Doch zurück in die Zeit kurz nach dem Mauerbau. Damals liefen die Geschäfte mit den aus den Bankschließfächern entnommenen Wertsachen günstig, denn beim »kapitalistischen Erbe« der DDR-Banken herrschte eine riesige Unordnung. Die Stasi notierte 1962 zu ihrem Raubzug: »Dabei wurde festgestellt, dass bei allen Finanzorganen fast ausnahmslos kein konkreter Überblick über die vorhandenen Safes und Blockschließfächer und über ihre Nutzung besteht. Bis zu den Maßnahmen des MfS hatte keine Finanzinstitution der DDR einen Überblick über Inhalt und Mieter dieser überprüften Schließfächer.«

In den folgenden Jahren wurde die Sore im Westen, bei der Stasi »Operationsgebiet« genannt, verkauft. Das bestätigte unbeabsichtigt im Februar 1981 der Untersuchungsbericht gegen den ungetreuen Genossen Wurm: »In diesem Zusammenhang [dem Verkauf der aus den Schließfächern geräumten Wertsachen, Anm. d. Verf.] entstand die Aktion ›Konto‹, … in der … Gen. Wu. eine exponierte Rolle einnahm … Die sichergestellten Werte wurden im Verlauf von 2 bis 3 Jahren im Operationsgebiet verkauft … In dieser Zeit, etwa 1967, begann Gen. Wu. mit ersten nicht kontrollierten sogenannten Rücklagen, deren Höhe nicht mehr feststellbar ist.«

Verschleierung und späte Fragen

Der Rest des konfiszierten Vermögens wurde in einem mehr als hundertseitigen Protokoll, das an das Finanzministerium ging, erfasst. Die Stasi hatte gründlich alle Spuren auf frühere Besitzer der Wertsachen getilgt: »Der Ursprung der einzelnen im Rahmen der Aktion eingelieferten Gegenstände ist nicht mehr nachweisbar und bekannt. Selbst in Fällen, wo frühere Eigentümer bei Einlieferung der Masse bekannt waren, ist durch Zusammenfassung der einzelnen Gegenstände nach Verwendungszweck und Verwertungsmöglichkeit (z. B. wurden Briefmarken neu geordnet und zu kompletten Sammlungen zusammengefasst etc.) dieser Nachweis nicht mehr zu führen.«

Daraufhin verlangte der Finanzminister mit der Verfügung 43/62 vom 14. September 1962 Auskunft darüber, was nun geschehen sollte: »Aus dem Bericht muss zu erkennen sein, in welchem Umfang und bei welchen Komplexen der übergebenen Wertgegenstände diese a) unmittelbar dem Export, b) durch modisch bedingte Umarbeitung dem Export bzw. durch Neuanfertigung von Schmuckstücken aus vorhandenem Material dem Export, c) welche Wertgegenstände und welches Wertvolumen dem Binnenhandel, d) welche Gegenstände dem Edelmetallfonds der Republik zugeführt werden können.« Was sich nicht jenseits der Grenzen verwerten ließ, floss somit in den DDR-Haushalt.

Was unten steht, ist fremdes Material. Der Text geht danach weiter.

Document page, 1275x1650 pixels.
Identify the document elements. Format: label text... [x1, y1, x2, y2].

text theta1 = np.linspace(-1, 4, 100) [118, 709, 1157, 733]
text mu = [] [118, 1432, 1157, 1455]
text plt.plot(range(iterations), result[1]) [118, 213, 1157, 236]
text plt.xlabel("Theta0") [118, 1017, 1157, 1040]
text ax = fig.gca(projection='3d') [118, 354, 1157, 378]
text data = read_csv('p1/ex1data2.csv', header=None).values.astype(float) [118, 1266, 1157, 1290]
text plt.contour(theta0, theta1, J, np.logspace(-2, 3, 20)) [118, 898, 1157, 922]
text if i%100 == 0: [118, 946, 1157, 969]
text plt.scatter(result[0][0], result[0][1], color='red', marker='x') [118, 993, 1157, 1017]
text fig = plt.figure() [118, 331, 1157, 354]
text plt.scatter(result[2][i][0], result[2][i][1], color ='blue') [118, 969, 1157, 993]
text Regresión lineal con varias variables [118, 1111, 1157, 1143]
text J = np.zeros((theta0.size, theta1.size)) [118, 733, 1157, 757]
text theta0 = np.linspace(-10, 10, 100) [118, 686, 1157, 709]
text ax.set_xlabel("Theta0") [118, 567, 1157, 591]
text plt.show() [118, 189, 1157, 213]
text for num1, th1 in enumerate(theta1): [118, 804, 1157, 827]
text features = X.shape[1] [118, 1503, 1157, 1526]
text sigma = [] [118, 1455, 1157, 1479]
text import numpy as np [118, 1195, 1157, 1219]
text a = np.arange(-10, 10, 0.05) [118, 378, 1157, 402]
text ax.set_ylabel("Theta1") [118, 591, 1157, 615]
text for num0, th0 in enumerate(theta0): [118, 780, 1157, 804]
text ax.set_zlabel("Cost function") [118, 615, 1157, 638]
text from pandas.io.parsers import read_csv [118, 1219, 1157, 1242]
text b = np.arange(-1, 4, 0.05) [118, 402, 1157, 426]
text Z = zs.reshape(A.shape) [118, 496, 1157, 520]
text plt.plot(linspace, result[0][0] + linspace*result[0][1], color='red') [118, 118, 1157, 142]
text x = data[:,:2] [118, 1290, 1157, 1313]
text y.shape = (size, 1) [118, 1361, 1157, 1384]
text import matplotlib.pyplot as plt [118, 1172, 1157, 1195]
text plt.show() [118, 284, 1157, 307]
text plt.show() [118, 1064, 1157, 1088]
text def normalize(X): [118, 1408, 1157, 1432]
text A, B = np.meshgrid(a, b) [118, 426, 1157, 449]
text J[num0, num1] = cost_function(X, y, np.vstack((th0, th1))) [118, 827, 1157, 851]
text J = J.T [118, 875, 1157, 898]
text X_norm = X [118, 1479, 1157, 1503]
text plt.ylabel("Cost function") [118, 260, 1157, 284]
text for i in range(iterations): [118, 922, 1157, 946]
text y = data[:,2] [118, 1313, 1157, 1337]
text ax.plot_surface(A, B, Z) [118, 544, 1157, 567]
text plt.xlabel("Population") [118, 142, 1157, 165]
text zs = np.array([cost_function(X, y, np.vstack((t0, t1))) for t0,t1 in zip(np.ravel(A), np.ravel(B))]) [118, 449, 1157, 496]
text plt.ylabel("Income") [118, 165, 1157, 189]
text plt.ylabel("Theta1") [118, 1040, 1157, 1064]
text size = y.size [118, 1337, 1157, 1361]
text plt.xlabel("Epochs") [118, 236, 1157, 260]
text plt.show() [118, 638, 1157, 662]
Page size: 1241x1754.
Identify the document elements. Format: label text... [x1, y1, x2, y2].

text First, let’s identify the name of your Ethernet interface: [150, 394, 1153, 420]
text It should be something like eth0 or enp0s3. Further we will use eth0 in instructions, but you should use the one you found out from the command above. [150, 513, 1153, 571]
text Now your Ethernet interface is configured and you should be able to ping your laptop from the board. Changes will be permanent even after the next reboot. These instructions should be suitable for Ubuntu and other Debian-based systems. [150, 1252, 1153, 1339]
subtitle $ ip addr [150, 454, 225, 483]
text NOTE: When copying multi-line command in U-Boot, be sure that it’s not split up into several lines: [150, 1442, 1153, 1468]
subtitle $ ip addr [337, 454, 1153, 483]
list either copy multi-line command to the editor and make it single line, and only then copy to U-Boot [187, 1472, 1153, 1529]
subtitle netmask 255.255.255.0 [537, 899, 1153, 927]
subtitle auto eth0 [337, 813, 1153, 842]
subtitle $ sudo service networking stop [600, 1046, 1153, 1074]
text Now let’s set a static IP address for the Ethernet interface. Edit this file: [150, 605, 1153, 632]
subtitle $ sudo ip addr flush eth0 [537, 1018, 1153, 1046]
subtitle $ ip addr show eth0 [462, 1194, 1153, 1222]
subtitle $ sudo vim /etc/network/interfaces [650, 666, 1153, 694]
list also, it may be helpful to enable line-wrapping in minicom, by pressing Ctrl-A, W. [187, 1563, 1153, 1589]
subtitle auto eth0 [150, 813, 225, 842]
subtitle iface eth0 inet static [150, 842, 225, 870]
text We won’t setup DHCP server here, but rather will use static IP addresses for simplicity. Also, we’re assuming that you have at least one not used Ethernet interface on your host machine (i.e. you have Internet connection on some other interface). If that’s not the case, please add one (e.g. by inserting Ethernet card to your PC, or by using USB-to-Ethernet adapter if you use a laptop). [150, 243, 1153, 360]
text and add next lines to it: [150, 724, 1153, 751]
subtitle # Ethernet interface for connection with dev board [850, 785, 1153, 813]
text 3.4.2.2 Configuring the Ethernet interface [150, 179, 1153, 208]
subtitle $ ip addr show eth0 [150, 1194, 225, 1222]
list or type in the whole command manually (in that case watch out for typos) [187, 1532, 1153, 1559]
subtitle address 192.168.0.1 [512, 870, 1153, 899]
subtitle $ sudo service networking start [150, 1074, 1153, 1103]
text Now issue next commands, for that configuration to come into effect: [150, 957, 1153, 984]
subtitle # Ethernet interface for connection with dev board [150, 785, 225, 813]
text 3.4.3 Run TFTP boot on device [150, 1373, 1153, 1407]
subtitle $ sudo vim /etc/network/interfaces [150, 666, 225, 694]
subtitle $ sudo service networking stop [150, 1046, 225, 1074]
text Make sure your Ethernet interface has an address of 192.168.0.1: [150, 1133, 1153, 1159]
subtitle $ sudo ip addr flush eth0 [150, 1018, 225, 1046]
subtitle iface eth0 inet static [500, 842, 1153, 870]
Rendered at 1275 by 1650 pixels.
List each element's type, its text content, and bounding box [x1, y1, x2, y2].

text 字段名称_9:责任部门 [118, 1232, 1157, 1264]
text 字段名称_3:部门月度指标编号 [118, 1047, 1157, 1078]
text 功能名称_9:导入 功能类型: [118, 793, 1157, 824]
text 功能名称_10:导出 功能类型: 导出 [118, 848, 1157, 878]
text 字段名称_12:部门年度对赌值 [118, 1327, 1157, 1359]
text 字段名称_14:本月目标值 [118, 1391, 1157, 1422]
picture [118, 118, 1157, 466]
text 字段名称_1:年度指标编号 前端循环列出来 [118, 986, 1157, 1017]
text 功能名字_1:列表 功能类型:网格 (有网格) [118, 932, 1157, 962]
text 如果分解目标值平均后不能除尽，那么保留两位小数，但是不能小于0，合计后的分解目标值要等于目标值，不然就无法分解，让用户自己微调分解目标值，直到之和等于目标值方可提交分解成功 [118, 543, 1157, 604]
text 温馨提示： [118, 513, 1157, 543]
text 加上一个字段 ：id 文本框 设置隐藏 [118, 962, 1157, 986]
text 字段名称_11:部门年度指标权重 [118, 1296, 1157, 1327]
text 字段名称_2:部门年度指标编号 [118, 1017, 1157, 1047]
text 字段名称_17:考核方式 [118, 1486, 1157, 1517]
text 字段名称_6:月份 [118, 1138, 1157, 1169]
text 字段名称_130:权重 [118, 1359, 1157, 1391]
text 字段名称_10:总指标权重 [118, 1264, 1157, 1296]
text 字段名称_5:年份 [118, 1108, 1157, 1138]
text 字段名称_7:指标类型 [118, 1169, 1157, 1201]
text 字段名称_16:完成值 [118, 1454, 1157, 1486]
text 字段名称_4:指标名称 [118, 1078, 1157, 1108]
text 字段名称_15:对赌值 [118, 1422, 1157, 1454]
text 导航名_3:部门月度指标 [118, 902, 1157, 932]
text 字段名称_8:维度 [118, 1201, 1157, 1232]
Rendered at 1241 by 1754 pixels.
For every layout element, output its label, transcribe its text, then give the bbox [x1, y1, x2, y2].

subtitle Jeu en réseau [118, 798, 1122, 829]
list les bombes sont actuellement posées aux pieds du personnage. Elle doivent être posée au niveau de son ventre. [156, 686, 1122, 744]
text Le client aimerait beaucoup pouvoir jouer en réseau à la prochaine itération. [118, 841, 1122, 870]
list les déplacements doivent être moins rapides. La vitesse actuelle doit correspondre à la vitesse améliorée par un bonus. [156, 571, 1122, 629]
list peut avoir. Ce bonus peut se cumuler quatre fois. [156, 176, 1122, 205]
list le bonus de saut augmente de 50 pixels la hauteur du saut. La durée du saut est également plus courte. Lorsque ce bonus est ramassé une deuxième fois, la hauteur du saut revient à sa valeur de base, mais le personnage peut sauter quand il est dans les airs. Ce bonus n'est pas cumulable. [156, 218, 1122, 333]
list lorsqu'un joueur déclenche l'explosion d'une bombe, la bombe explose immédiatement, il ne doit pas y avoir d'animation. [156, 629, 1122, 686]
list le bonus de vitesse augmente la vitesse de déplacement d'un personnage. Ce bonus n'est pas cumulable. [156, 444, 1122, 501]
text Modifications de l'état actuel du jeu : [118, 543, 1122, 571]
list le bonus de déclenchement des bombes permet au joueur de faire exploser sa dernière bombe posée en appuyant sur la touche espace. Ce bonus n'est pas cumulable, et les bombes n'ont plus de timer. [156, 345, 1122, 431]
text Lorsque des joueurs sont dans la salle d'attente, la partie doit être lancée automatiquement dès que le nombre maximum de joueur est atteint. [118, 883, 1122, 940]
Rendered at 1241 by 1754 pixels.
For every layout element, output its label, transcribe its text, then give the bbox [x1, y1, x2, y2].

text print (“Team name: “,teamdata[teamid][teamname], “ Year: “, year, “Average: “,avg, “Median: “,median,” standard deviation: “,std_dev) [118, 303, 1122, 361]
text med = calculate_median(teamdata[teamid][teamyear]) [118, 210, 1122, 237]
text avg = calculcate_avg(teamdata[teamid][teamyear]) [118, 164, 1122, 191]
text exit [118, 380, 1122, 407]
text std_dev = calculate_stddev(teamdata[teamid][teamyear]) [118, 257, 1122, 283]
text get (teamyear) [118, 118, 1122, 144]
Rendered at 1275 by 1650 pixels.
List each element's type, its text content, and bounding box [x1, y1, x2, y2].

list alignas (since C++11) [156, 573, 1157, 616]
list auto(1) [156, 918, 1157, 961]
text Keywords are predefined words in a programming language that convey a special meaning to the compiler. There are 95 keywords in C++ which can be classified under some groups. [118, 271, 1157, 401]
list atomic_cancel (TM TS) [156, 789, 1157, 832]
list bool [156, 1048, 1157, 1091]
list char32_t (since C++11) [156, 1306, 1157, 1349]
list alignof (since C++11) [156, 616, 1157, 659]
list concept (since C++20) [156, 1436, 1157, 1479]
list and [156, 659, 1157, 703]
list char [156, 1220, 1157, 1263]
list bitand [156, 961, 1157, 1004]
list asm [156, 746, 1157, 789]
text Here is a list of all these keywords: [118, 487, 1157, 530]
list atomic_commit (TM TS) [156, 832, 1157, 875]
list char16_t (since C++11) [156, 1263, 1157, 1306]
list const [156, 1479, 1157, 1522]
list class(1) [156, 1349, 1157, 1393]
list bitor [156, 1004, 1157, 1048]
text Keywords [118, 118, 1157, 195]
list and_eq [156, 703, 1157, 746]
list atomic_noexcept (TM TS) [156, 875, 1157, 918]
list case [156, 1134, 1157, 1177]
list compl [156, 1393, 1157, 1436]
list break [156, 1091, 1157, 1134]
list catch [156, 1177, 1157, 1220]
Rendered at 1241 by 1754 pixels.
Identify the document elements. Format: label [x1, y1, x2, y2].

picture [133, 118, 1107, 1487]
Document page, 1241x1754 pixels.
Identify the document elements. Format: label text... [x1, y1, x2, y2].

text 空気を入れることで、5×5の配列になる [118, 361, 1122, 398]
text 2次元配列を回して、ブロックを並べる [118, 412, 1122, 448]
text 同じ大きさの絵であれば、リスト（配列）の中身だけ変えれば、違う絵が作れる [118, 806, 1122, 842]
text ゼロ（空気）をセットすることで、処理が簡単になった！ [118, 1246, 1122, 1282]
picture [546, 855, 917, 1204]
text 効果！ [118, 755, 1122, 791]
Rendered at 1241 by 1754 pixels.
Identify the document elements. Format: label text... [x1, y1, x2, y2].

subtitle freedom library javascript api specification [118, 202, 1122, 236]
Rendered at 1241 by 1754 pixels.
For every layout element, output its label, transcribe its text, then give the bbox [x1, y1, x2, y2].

Es dauerte 56 Jahre, bevor das 2015 geschaffene Deutsche Zentrum Kulturgutverluste in Magdeburg am 1. September 2017 gemeinsam mit dem Hannah-Arendt-Institut für Totalitarismusforschung an der TU Dresden ein Forschungsprojekt zur »Aktion Licht« von 1961 begann.

Im Mittelpunkt des Interesses stand dabei, erst einmal genau festzustellen, wer damals wann was befohlen, veranlasst und durchgeführt hat. Allein das dürfte ein schwieriges Unterfangen sein, weil die Akteure von einst, so sie überhaupt noch leben, inzwischen uralt sind. Danach kann die Suche nach dem Schicksal der konfiszierten Kulturgüter erfolgen. Dabei ginge es dann besonders um Hinweise auf ihren Verbleib. Nach der jahrzehntelangen Odyssee auf dem internationalen Kunstmarkt dürften sie ebenfalls äußerst schwierig zu finden sein.

Deshalb ist es auch noch nicht abzusehen, ob im Ergebnis der gerade begonnenen Recherche eine Datenbank über die geraubten Schätze entstehen kann. Als Ziel des bis 2019 auf zwei Jahre begrenzten Forschungsprojekts wurde deshalb bisher auch nur die Erarbeitung einer wissenschaftlichen Publikation dazu genannt.

Mit Beginn der Arbeit schloss Uwe Hartmann, Leiter des Fachbereichs Provenienzforschung im Deutschen Zentrum Kulturgutverluste, aus, dass die Kunstwerke, Schmuckstücke, Briefmarken, Autographen und Dokumente aus der »Aktion Licht« Bestandteil der bereits bestehenden Lost-Art-Datenbank der Magdeburger Einrichtung würden: »Diese Datenbank bleibt der NS-Raubkunst vorbehalten. Wir waren uns von vornherein darüber einig, dass wir hier keine Vermischung oder Vergleichbarkeit mit den Kulturgutverlusten in Ostdeutschland nach 1945 zulassen werden.«

Für frühere Eigentümer von in der DDR verlorenem Kulturgut dürften die neuen Fragen kaum neue Erkenntnisse bringen. Wahrscheinlich spurlos verschwunden sind auch jene Wertsachen, die damals in den sechziger Jahren nach dem großen Raubzug im MfS für »schlechte Zeiten« als eiserne Reserve verblieben.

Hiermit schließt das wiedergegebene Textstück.